Dataset entries
┌────────

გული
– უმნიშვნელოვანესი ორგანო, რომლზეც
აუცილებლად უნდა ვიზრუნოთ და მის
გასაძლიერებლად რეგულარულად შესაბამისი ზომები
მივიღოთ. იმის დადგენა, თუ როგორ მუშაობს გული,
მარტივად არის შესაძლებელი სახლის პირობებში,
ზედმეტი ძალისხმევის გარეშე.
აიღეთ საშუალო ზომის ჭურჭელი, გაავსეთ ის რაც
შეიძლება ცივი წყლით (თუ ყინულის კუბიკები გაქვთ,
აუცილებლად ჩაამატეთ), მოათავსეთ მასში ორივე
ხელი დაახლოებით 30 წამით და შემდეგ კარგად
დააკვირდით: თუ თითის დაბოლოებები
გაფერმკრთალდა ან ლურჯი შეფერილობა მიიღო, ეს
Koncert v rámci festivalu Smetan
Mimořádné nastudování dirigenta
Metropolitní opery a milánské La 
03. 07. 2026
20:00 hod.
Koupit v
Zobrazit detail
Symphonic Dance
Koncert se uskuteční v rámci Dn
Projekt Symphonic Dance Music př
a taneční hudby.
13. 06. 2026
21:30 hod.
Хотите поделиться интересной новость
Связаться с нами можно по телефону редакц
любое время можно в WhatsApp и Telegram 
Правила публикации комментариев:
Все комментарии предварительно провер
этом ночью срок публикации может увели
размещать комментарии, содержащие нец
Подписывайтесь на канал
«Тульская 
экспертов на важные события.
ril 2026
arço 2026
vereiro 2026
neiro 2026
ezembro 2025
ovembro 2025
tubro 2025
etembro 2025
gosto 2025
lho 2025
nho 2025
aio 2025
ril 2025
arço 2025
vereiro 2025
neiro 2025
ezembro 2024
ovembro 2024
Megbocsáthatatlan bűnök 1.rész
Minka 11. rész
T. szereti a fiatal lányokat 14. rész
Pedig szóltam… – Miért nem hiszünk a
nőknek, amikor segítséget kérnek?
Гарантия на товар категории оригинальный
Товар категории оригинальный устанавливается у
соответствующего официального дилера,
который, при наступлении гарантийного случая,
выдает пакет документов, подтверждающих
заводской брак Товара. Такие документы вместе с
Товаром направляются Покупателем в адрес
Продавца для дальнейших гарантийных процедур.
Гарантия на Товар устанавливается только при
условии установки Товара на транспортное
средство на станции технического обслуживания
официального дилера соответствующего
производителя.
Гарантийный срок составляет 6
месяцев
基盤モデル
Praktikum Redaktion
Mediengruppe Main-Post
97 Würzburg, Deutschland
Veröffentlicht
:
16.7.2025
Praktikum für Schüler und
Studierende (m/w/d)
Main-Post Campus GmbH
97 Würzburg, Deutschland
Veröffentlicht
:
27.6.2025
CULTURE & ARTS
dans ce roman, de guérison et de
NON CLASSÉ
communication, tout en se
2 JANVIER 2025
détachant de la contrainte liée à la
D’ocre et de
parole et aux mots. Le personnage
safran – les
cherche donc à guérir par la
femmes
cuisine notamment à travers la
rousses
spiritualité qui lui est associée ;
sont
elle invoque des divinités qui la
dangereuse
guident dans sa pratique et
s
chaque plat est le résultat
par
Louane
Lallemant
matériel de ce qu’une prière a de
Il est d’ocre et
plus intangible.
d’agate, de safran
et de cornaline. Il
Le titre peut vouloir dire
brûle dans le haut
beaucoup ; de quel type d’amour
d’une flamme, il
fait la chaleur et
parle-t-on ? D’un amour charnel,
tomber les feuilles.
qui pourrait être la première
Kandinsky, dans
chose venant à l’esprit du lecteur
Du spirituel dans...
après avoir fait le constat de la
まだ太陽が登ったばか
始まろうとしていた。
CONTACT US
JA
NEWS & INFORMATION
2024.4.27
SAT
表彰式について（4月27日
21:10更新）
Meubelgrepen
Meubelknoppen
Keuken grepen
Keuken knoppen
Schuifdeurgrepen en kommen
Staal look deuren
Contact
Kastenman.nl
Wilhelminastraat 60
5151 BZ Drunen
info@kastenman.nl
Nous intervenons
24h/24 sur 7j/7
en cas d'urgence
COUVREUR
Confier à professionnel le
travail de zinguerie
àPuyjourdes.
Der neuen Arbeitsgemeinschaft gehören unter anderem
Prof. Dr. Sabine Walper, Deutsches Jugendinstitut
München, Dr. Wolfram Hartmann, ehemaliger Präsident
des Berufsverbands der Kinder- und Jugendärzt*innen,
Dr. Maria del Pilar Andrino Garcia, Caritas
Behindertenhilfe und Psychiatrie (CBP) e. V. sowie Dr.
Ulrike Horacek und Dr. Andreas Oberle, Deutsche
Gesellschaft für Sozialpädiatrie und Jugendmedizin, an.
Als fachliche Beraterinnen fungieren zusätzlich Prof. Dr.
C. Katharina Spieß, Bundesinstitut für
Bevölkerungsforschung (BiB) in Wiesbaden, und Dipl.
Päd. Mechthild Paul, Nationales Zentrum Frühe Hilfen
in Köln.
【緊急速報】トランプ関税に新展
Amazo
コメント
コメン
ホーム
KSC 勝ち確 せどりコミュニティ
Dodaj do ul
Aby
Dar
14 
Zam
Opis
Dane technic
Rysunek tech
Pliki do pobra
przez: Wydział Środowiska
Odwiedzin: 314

└────────

## WHAT TO DO
Please restate every record shown above, word for word.

## ANSWER
გული
– უმნიშვნელოვანესი ორგანო, რომლზეც
აუცილებლად უნდა ვიზრუნოთ და მის
გასაძლიერებლად რეგულარულად შესაბამისი ზომები
მივიღოთ. იმის დადგენა, თუ როგორ მუშაობს გული,
მარტივად არის შესაძლებელი სახლის პირობებში,
ზედმეტი ძალისხმევის გარეშე.
აიღეთ საშუალო ზომის ჭურჭელი, გაავსეთ ის რაც
შეიძლება ცივი წყლით (თუ ყინულის კუბიკები გაქვთ,
აუცილებლად ჩაამატეთ), მოათავსეთ მასში ორივე
ხელი დაახლოებით 30 წამით და შემდეგ კარგად
დააკვირდით: თუ თითის დაბოლოებები
გაფერმკრთალდა ან ლურჯი შეფერილობა მიიღო, ეს
Koncert v rámci festivalu Smetan
Mimořádné nastudování dirigenta
Metropolitní opery a milánské La 
03. 07. 2026
20:00 hod.
Koupit v
Zobrazit detail
Symphonic Dance
Koncert se uskuteční v rámci Dn
Projekt Symphonic Dance Music př
a taneční hudby.
13. 06. 2026
21:30 hod.
Хотите поделиться интересной новость
Связаться с нами можно по телефону редакц
любое время можно в WhatsApp и Telegram 
Правила публикации комментариев:
Все комментарии предварительно провер
этом ночью срок публикации может увели
размещать комментарии, содержащие нец
Подписывайтесь на канал
«Тульская 
экспертов на важные события.
ril 2026
arço 2026
vereiro 2026
neiro 2026
ezembro 2025
ovembro 2025
tubro 2025
etembro 2025
gosto 2025
lho 2025
nho 2025
aio 2025
ril 2025
arço 2025
vereiro 2025
neiro 2025
ezembro 2024
ovembro 2024
Megbocsáthatatlan bűnök 1.rész
Minka 11. rész
T. szereti a fiatal lányokat 14. rész
Pedig szóltam… – Miért nem hiszünk a
nőknek, amikor segítséget kérnek?
Гарантия на товар категории оригинальный
Товар категории оригинальный устанавливается у
соответствующего официального дилера,
который, при наступлении гарантийного случая,
выдает пакет документов, подтверждающих
заводской брак Товара. Такие документы вместе с
Товаром направляются Покупателем в адрес
Продавца для дальнейших гарантийных процедур.
Гарантия на Товар устанавливается только при
условии установки Товара на транспортное
средство на станции технического обслуживания
официального дилера соответствующего
производителя.
Гарантийный срок составляет 6
месяцев
基盤モデル
Praktikum Redaktion
Mediengruppe Main-Post
97 Würzburg, Deutschland
Veröffentlicht
:
16.7.2025
Praktikum für Schüler und
Studierende (m/w/d)
Main-Post Campus GmbH
97 Würzburg, Deutschland
Veröffentlicht
:
27.6.2025
CULTURE & ARTS
dans ce roman, de guérison et de
NON CLASSÉ
communication, tout en se
2 JANVIER 2025
détachant de la contrainte liée à la
D’ocre et de
parole et aux mots. Le personnage
safran – les
cherche donc à guérir par la
femmes
cuisine notamment à travers la
rousses
spiritualité qui lui est associée ;
sont
elle invoque des divinités qui la
dangereuse
guident dans sa pratique et
s
chaque plat est le résultat
par
Louane
Lallemant
matériel de ce qu’une prière a de
Il est d’ocre et
plus intangible.
d’agate, de safran
et de cornaline. Il
Le titre peut vouloir dire
brûle dans le haut
beaucoup ; de quel type d’amour
d’une flamme, il
fait la chaleur et
parle-t-on ? D’un amour charnel,
tomber les feuilles.
qui pourrait être la première
Kandinsky, dans
chose venant à l’esprit du lecteur
Du spirituel dans...
après avoir fait le constat de la
まだ太陽が登ったばか
始まろうとしていた。
CONTACT US
JA
NEWS & INFORMATION
2024.4.27
SAT
表彰式について（4月27日
21:10更新）
Meubelgrepen
Meubelknoppen
Keuken grepen
Keuken knoppen
Schuifdeurgrepen en kommen
Staal look deuren
Contact
Kastenman.nl
Wilhelminastraat 60
5151 BZ Drunen
info@kastenman.nl
Nous intervenons
24h/24 sur 7j/7
en cas d'urgence
COUVREUR
Confier à professionnel le
travail de zinguerie
àPuyjourdes.
Der neuen Arbeitsgemeinschaft gehören unter anderem
Prof. Dr. Sabine Walper, Deutsches Jugendinstitut
München, Dr. Wolfram Hartmann, ehemaliger Präsident
des Berufsverbands der Kinder- und Jugendärzt*innen,
Dr. Maria del Pilar Andrino Garcia, Caritas
Behindertenhilfe und Psychiatrie (CBP) e. V. sowie Dr.
Ulrike Horacek und Dr. Andreas Oberle, Deutsche
Gesellschaft für Sozialpädiatrie und Jugendmedizin, an.
Als fachliche Beraterinnen fungieren zusätzlich Prof. Dr.
C. Katharina Spieß, Bundesinstitut für
Bevölkerungsforschung (BiB) in Wiesbaden, und Dipl.
Päd. Mechthild Paul, Nationales Zentrum Frühe Hilfen
in Köln.
【緊急速報】トランプ関税に新展
Amazo
コメント
コメン
ホーム
KSC 勝ち確 せどりコミュニティ
Dodaj do ul
Aby
Dar
14 
Zam
Opis
Dane technic
Rysunek tech
Pliki do pobra
przez: Wydział Środowiska
Odwiedzin: 314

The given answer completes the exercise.